Plants are so much less challenging and intimidating than people and working with them can help us reconnect with our life-giving impulses. For my patient, Kay, gardening was a way of expressing nurturing feelings that were not caught up in the unpredictability and complexity of human relationships. The level of background noise falls away when you are in a garden and it is possible to escape from other people’s thoughts and judgements about you, so there is, perhaps, more freedom to feel good about yourself. This relief from the interpersonal realm of life can, paradoxically, be a way of reconnecting with our humanity.
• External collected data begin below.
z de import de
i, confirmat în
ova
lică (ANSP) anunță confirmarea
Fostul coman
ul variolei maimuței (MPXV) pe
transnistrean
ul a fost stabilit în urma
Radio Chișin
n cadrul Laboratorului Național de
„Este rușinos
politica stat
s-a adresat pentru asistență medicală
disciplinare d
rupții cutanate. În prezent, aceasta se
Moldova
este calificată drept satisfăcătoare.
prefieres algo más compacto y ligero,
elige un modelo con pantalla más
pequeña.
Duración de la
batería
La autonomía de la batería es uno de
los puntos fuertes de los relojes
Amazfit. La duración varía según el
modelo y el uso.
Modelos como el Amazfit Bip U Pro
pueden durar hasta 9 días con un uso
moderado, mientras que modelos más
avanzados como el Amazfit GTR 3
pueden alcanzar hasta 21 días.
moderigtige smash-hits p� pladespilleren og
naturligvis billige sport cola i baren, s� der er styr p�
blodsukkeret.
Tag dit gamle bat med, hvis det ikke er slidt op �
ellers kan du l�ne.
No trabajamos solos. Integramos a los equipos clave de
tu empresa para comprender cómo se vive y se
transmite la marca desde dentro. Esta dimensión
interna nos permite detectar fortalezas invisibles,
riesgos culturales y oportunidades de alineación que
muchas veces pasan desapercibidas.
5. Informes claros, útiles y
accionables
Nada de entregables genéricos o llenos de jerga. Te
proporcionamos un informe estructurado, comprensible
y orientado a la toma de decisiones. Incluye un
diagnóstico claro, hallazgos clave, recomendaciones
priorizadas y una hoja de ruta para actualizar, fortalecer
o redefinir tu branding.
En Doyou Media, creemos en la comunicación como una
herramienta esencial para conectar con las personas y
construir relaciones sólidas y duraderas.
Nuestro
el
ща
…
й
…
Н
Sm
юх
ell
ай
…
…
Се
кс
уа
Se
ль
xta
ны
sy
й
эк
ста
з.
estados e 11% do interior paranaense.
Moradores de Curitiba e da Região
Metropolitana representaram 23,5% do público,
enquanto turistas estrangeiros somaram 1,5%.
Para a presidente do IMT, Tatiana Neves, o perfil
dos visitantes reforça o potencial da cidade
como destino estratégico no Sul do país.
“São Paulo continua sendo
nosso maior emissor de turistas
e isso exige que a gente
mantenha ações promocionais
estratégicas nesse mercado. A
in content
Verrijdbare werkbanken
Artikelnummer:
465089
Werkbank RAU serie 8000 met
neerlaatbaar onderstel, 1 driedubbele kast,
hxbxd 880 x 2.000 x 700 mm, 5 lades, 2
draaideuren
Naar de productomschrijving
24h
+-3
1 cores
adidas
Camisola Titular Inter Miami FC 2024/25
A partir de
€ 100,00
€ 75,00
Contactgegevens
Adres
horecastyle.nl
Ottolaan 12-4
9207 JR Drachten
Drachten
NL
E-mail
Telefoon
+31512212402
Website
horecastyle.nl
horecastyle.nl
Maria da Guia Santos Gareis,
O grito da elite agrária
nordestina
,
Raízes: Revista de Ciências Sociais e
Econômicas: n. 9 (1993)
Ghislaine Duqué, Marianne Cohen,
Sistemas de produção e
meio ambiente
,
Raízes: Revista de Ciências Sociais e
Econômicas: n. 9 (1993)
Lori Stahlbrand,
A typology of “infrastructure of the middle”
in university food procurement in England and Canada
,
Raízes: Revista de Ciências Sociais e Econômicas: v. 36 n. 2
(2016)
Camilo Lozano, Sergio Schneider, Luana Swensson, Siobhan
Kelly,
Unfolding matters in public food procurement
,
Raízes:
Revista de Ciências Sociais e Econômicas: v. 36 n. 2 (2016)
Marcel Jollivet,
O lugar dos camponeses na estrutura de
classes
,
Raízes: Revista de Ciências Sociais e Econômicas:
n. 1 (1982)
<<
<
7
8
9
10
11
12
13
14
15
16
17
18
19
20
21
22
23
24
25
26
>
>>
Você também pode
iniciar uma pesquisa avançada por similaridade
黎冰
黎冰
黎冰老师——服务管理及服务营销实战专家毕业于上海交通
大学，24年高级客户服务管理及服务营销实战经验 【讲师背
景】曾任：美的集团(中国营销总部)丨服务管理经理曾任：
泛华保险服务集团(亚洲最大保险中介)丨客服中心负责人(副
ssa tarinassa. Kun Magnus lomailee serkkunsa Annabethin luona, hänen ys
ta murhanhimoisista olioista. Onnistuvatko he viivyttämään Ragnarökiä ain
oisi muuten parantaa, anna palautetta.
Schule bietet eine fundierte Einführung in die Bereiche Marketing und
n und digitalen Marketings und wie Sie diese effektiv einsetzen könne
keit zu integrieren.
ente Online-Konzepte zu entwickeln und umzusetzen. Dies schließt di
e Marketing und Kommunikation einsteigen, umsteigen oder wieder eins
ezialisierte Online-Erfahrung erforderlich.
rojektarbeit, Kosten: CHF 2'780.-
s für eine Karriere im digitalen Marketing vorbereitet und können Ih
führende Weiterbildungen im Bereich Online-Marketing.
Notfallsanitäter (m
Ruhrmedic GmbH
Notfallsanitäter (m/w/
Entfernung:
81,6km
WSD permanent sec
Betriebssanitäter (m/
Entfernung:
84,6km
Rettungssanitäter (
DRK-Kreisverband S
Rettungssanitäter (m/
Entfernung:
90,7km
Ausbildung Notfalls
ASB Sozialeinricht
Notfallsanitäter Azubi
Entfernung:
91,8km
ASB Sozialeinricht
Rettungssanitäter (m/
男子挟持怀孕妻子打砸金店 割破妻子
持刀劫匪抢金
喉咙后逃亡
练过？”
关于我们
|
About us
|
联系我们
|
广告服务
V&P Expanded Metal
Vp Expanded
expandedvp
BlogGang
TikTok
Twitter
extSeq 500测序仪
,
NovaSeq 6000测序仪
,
Just as in the bringing up of children, we are never fully in control in the garden. Beyond providing the conditions for growth, there is only so much a gardener can do; the rest is down to the life force of the plants which will grow in their own time and their own way. That is not to say the gardener can be laissez-faire because care requires a particular form of attention, a tuning in that is about noticing the smaller details. Plants are highly sensitive to their environment and there are of course complex variables at play – temperature, wind, rain, sun and pests. Many plants rough it out regardless, but to garden a plot well means paying attention to them, noticing the first signs of poor health and working out what they need in order to thrive.